Face to face, the sandy-haired Branagh, bigger and handsomer than he appears on the screen, responds to questions with an often dazzling smile and with thoughtful and courteous answers. But it's still easy to see in him the scrappy, hard-nosed Irish kid who became captain of his school's soccer and rugby teams, the 13-year-old who became a regular columnist for the Reading newspaper by persuading the editor that "it was time to have stories by kids for kids."

In fact, if there's any actor Branagh resembles -- in person and certainly in the "Dead Again" character Mike Church -- it's not the princely, British Olivier but the square-jawed, two-fisted, American James Cagney.

One would never guess from Branagh's portrayal that he was English. He says he began to create Mike Church's Irish-American accent by listening to tapes.

"But that was just the beginning," he says. "Fortunately, I had a lot of time in L.A. because I was there performing 'King Lear' and 'A Midsummer Night's Dream.' Any time I noticed two guys on the street who reminded me of what Mike Church might be like, I'd walk behind them for blocks, eavesdropping and watching their gestures.

"But Mike Church is such an amiable guy that I also borrowed -- believe it or not -- from Woody Allen, who I think is one of the most likable characters in movies. If you watch Woody Allen movies, you will notice that when he walks with a woman, he uses large gestures in his conversational style. I tried to make the gestures slightly less large and less New York-Jewish, but I couldn't have created Mike Church without them."

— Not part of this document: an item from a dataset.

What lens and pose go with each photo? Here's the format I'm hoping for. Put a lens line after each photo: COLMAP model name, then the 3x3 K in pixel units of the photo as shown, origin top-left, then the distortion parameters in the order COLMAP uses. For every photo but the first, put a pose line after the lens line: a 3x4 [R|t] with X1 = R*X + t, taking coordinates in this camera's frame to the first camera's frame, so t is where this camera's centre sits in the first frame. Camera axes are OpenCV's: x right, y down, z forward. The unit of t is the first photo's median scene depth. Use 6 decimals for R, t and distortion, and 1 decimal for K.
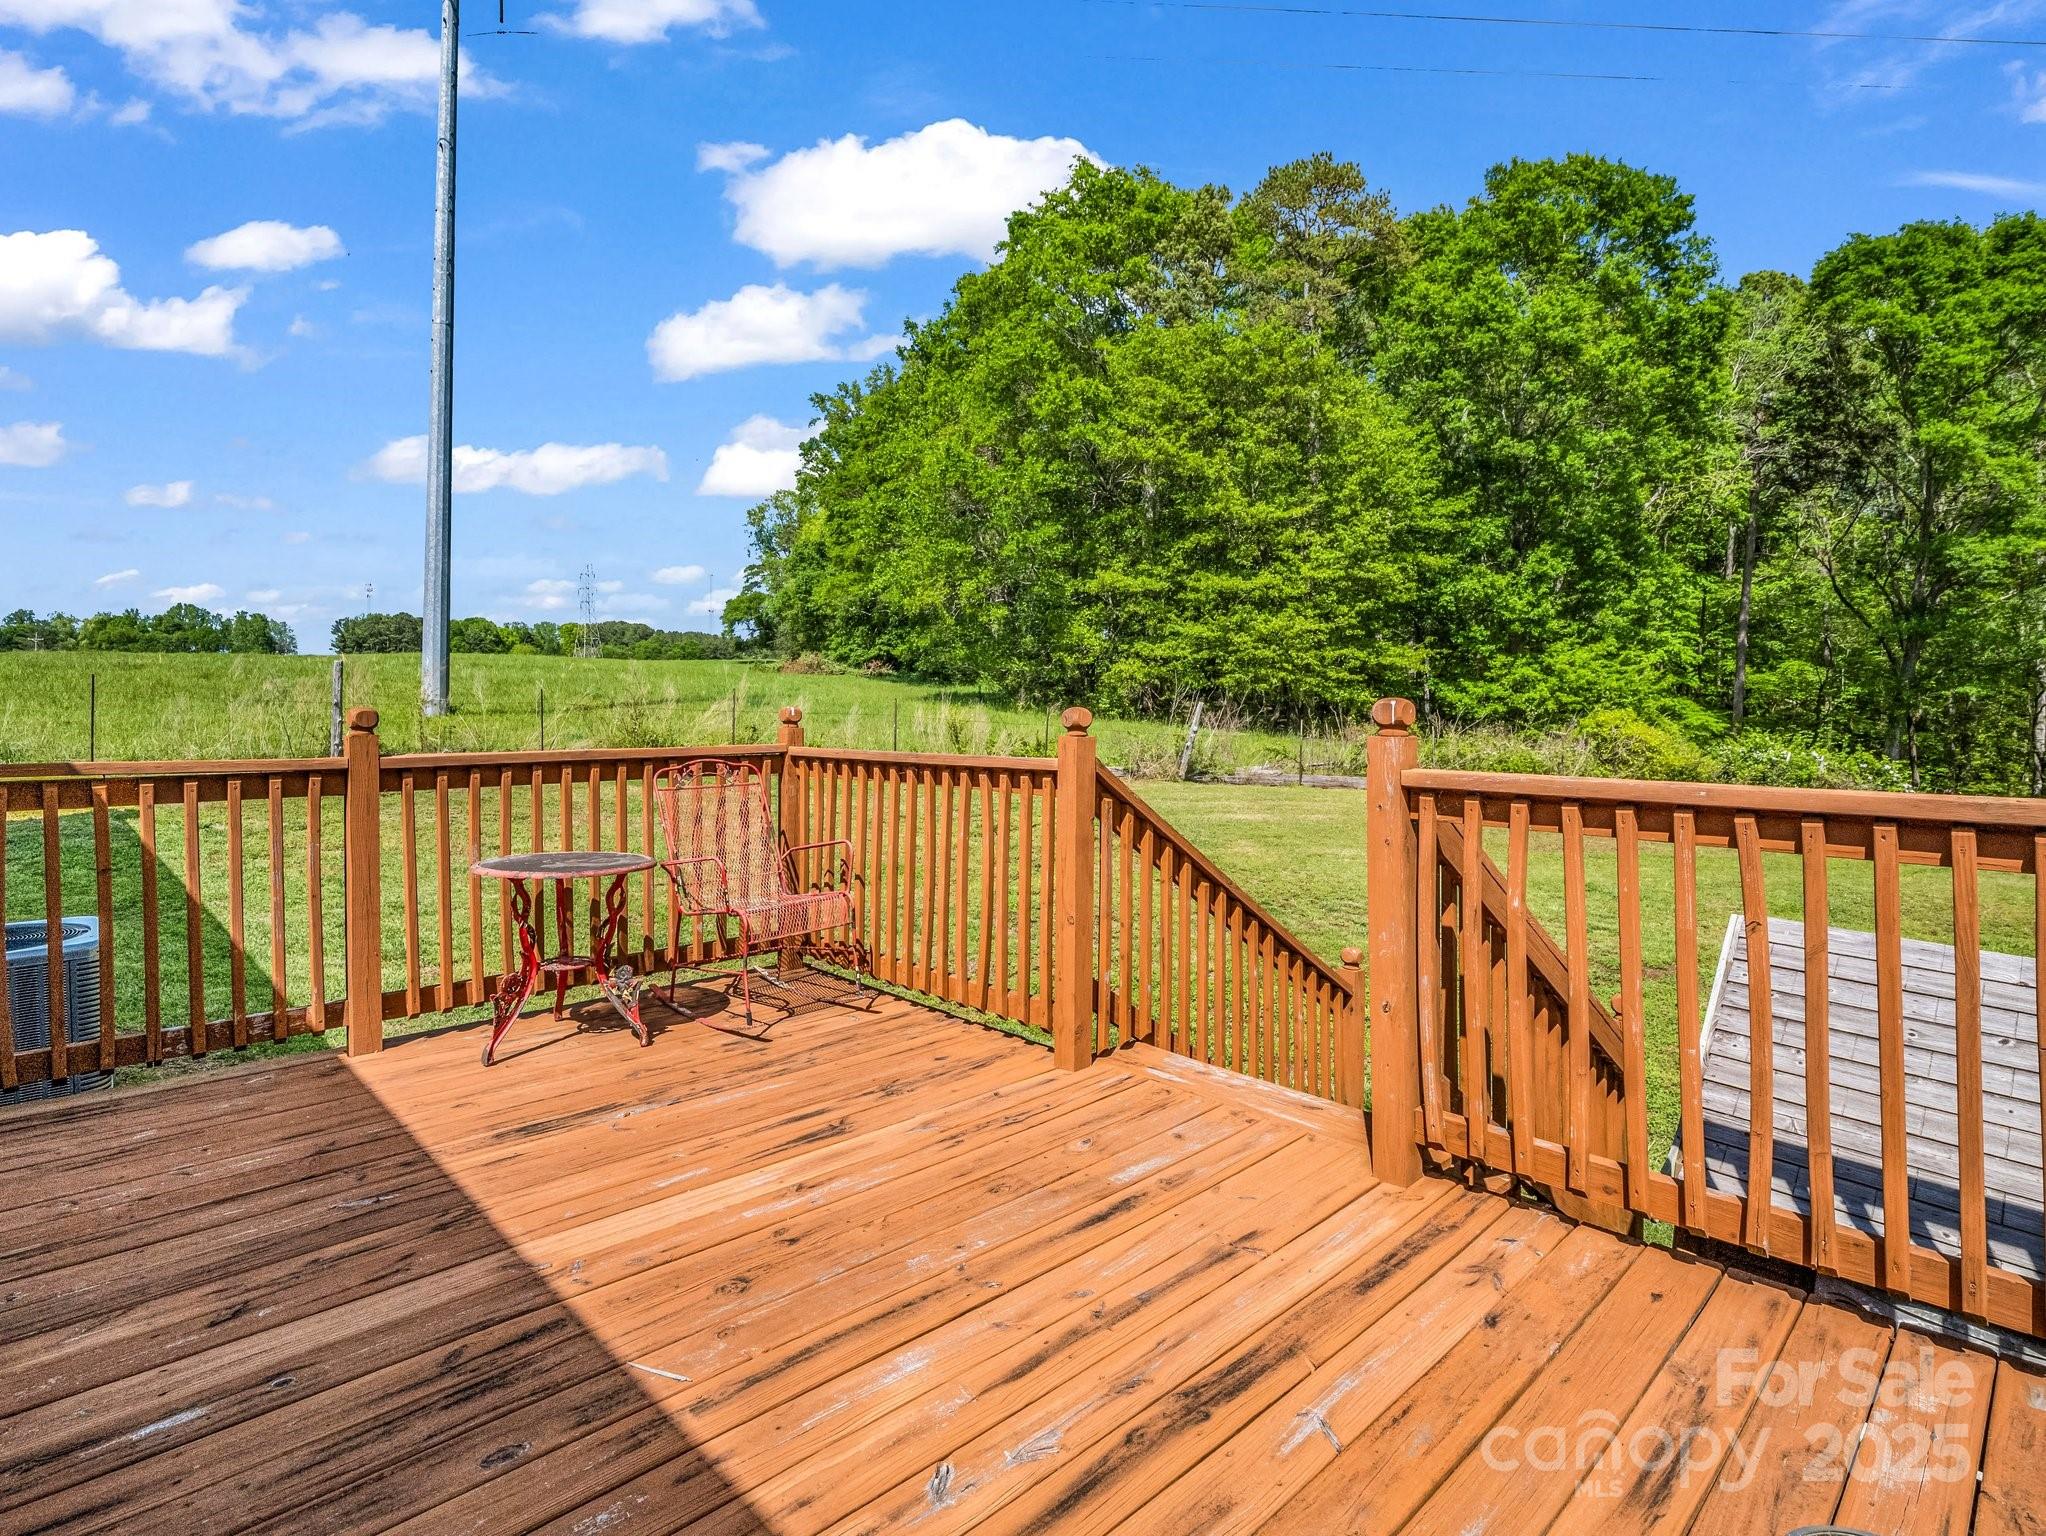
lens RADIAL K [[1049.3, 0, 1050.2], [0, 1049.3, 735.0], [0, 0, 1]] dist [-0.005222, -0.000916]
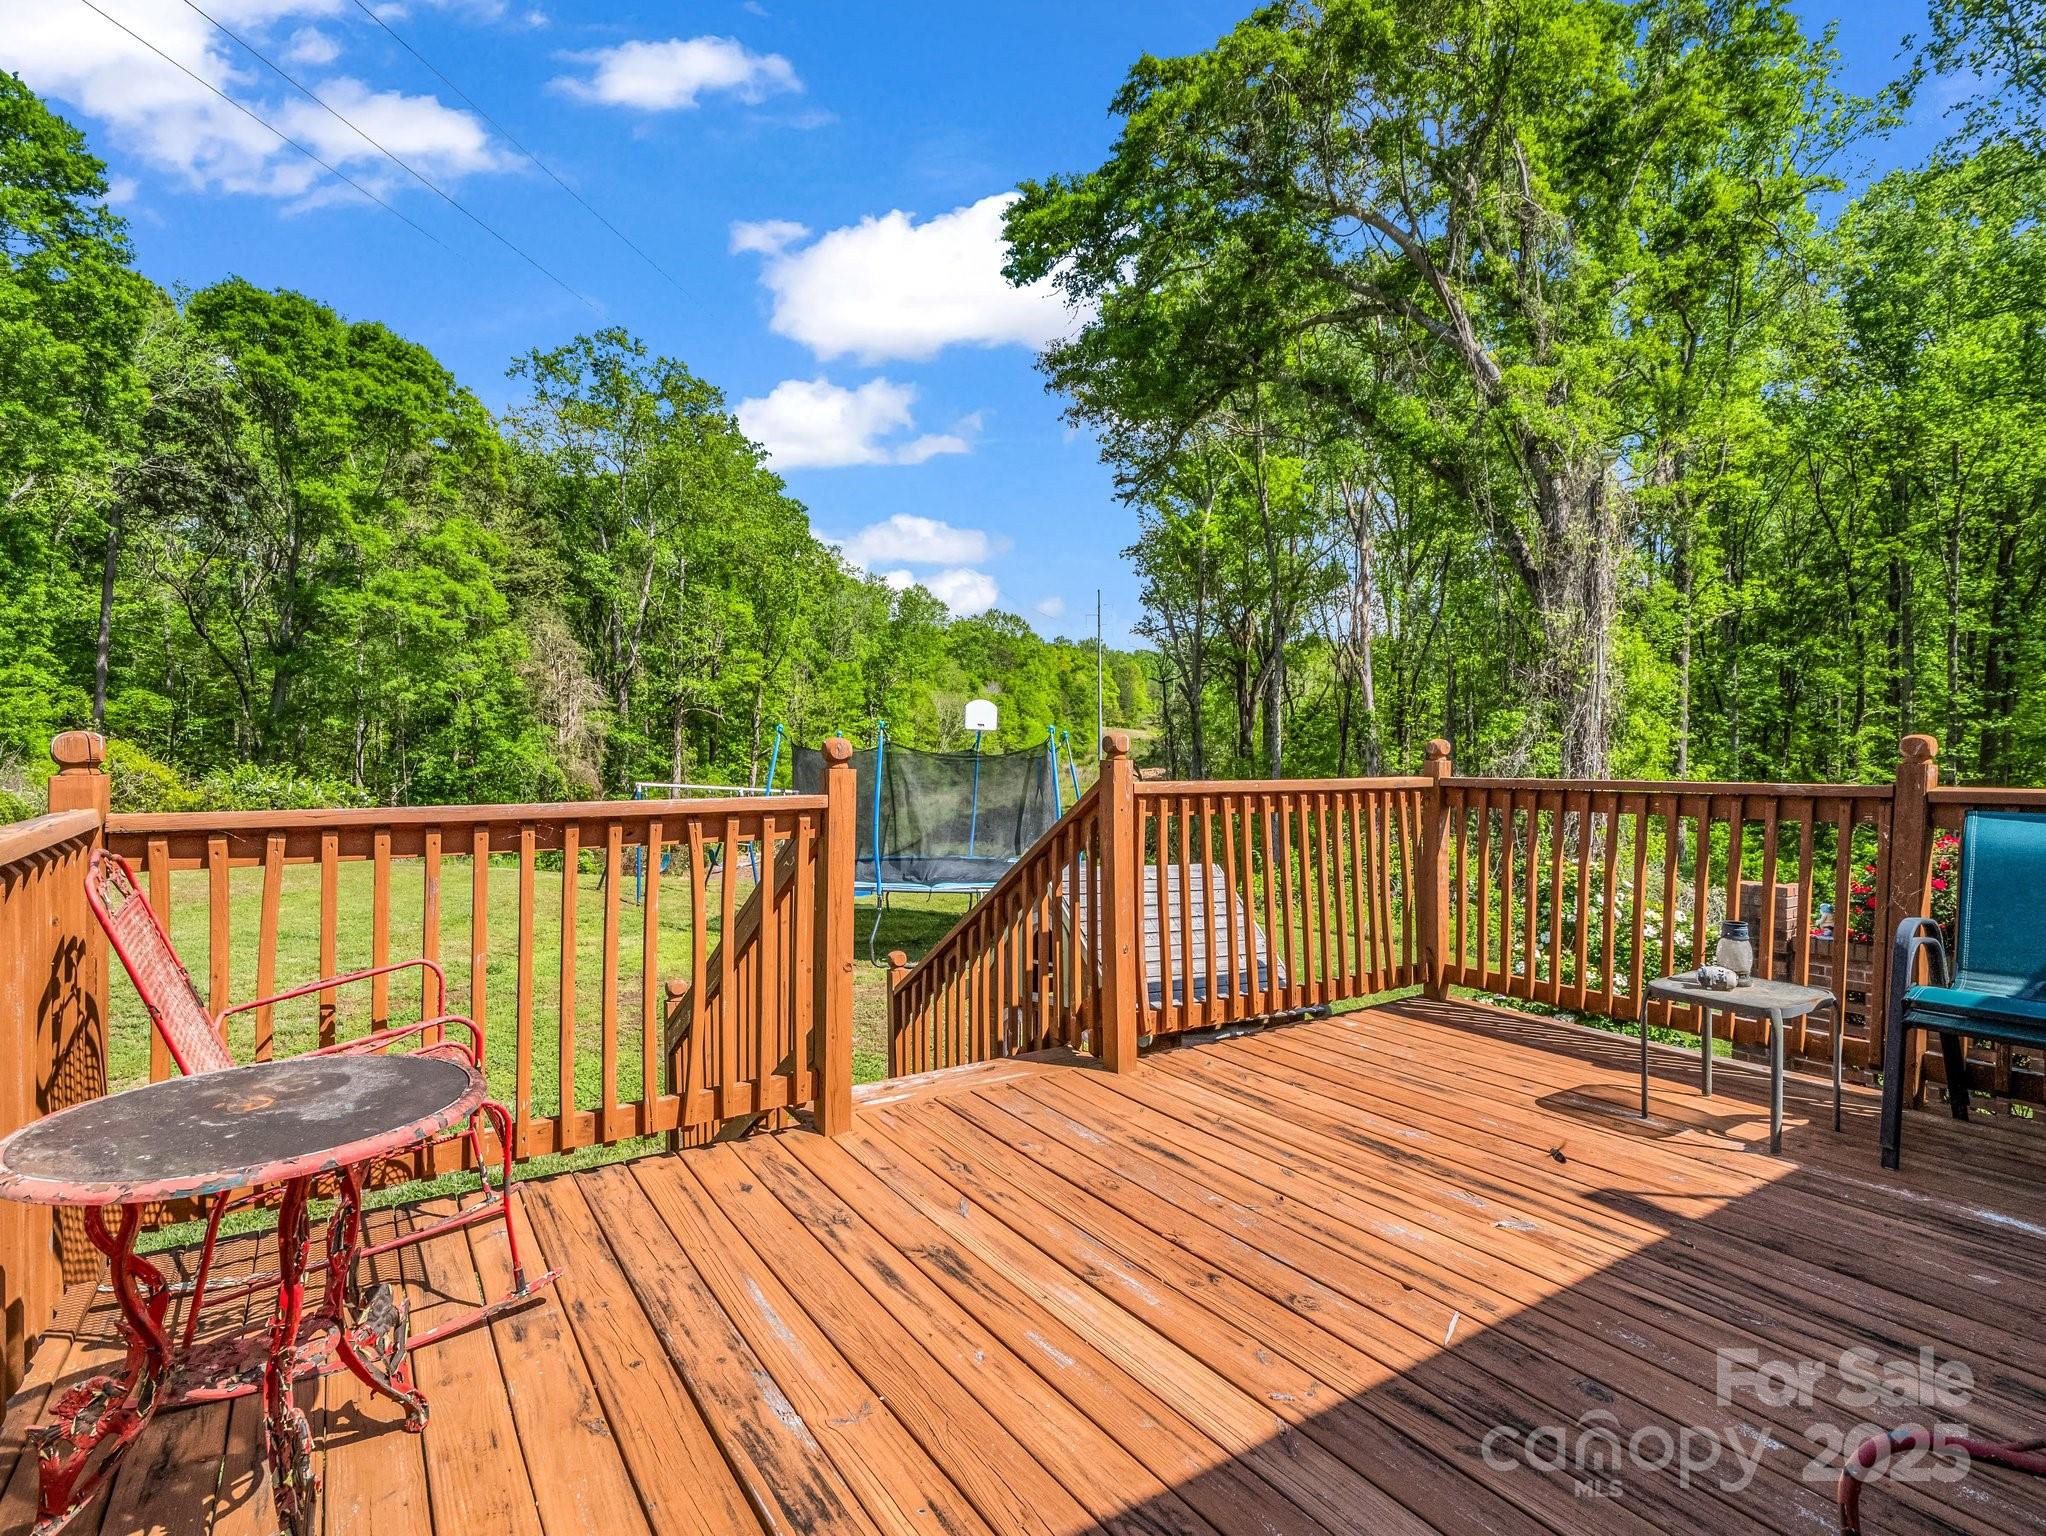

When Branagh was growing up did he ever think he would someday be playing the part of an Irish-American detective with overtones of a Jewish-American stand-up comic?

"It would have made perfect sense to me," he says. "Mine was a childhood spent in the movies. I worshiped Burt Lancaster in 'The Birdman of Alcatraz' before I even knew who Laurence Olivier was. Before I started 'Dead Again,' I screened 'Dial M for Murder,' 'Spellbound,' 'Vertigo,' 'Citizen Kane' -- all the movies I had adored when I was a kid. I wanted the qualities those movies have -- operatic qualities of simultaneously involving and detaching the viewer, of excitement and emotion -- and I was amazed at how much I remembered, at how much those movies are part of what I am.

" 'Dead Again' is about reincarnation, but it's also about the reincarnation of the movies I love," Branagh says with a smile. "I'd like to think that somewhere out there Olivier, Welles and Hitchcock are glad."